Three out of four people (73 per cent) say they would seek help from an IFA to help them predict how major life changes would impact their finances.
When dealing with crisis events — be it personal, such as divorce, or external economic problems like a market crash — savers and investors said they would prefer help from a human rather than a robo-adviser or automated service.
This trend is even apparent among millennials, who are often seen as being more comfortable with digital and robo-based solutions.
In fact one in four of those aged 34 or under said they would prefer to seek advice from a IFA, rather than a robo-adviser when it came to planning for their future. The research, by Scottish Widows, says it is clear they prefer the human input on a whole range of complex real-life scenarios – from getting married, starting a family or planning for their future.

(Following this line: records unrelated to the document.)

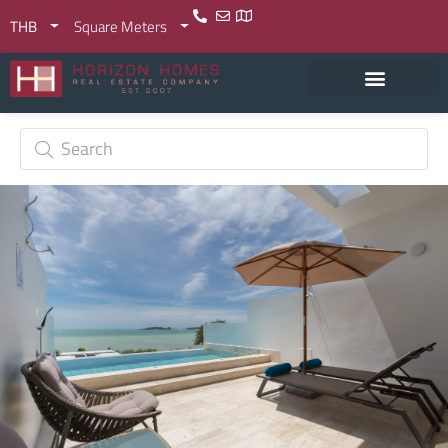
THB
Square Meters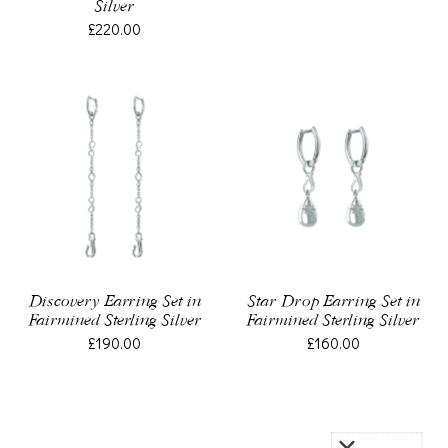
Silver
£220.00
Discovery Earring Set in
Star Drop Earring Set in
Fairmined Sterling Silver
Fairmined Sterling Silver
£190.00
£160.00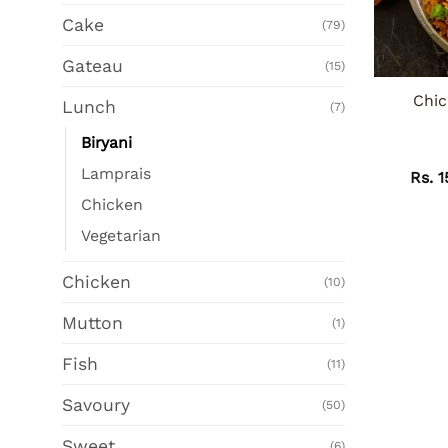
Cake
(79)
Gateau
(15)
Chic
Lunch
(7)
Biryani
Lamprais
Rs.
1
Chicken
Vegetarian
Chicken
(10)
Mutton
(1)
Fish
(11)
Savoury
(50)
Sweet
(6)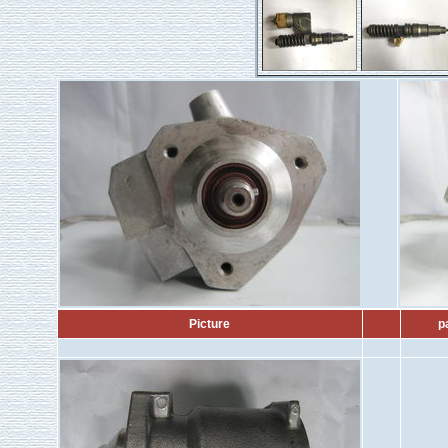
Picture
p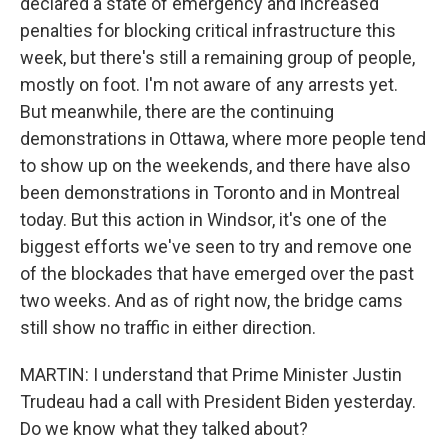
declared a state of emergency and increased
penalties for blocking critical infrastructure this
week, but there's still a remaining group of people,
mostly on foot. I'm not aware of any arrests yet.
But meanwhile, there are the continuing
demonstrations in Ottawa, where more people tend
to show up on the weekends, and there have also
been demonstrations in Toronto and in Montreal
today. But this action in Windsor, it's one of the
biggest efforts we've seen to try and remove one
of the blockades that have emerged over the past
two weeks. And as of right now, the bridge cams
still show no traffic in either direction.
MARTIN: I understand that Prime Minister Justin
Trudeau had a call with President Biden yesterday.
Do we know what they talked about?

This is four times as many as those over 35.
Scottish Widows says these findings present an opportunity for advisers to offer a more holistic approach to financial planning, as just under half (45 per cent) of IFAs currently offer these types of scenario exercises.
However almost one in three (27 per cent) say they plan to do so in future.
The data shows that developing new ways to meet evolving needs of young people could re-shape the way IFAs work with clients, as new ways of communicating, the rise of responsible consumption and broader wellness trends impact customer expectations.
However, those aged 18-34 are much more open to new forms of communication.
When it comes to receiving annual statements, 20 per cent of people aged 18-34 said they would prefer to be contacted by an automated chatbot, almost three times the overall average of 7 per cent.
In a similar vein, more than one in 10 (17 per cent) of younger respondents said they would prefer to be contacted via social media, more than three times the overall average of 5 per cent
While a quarter (23 per cent) of people would like advice on how to invest ethically, this rises to a third (32 per cent) of those aged 18-34 – suggesting millennial-age customers value responsible consumption trends and ethical financial choices.
IFAs could benefit from showcasing how they can help younger customers invest, as four in 10 IFAs (42 per cent) said they are currently experiencing little demand for support in investing ethically.
Scottish Widows distribution director Jackie Leiper says: “The landscape of the advice market has changed dramatically in recent years, and is still evolving within a growing demographic that hasn’t traditionally had the same need for advice in the past.
“There will also be a greater need to create advice models that reflect the growing intergenerational opportunity around inheritance, and as a result we are seeing IFAs adapting to continue to provide valuable support at milestone moments and in between.”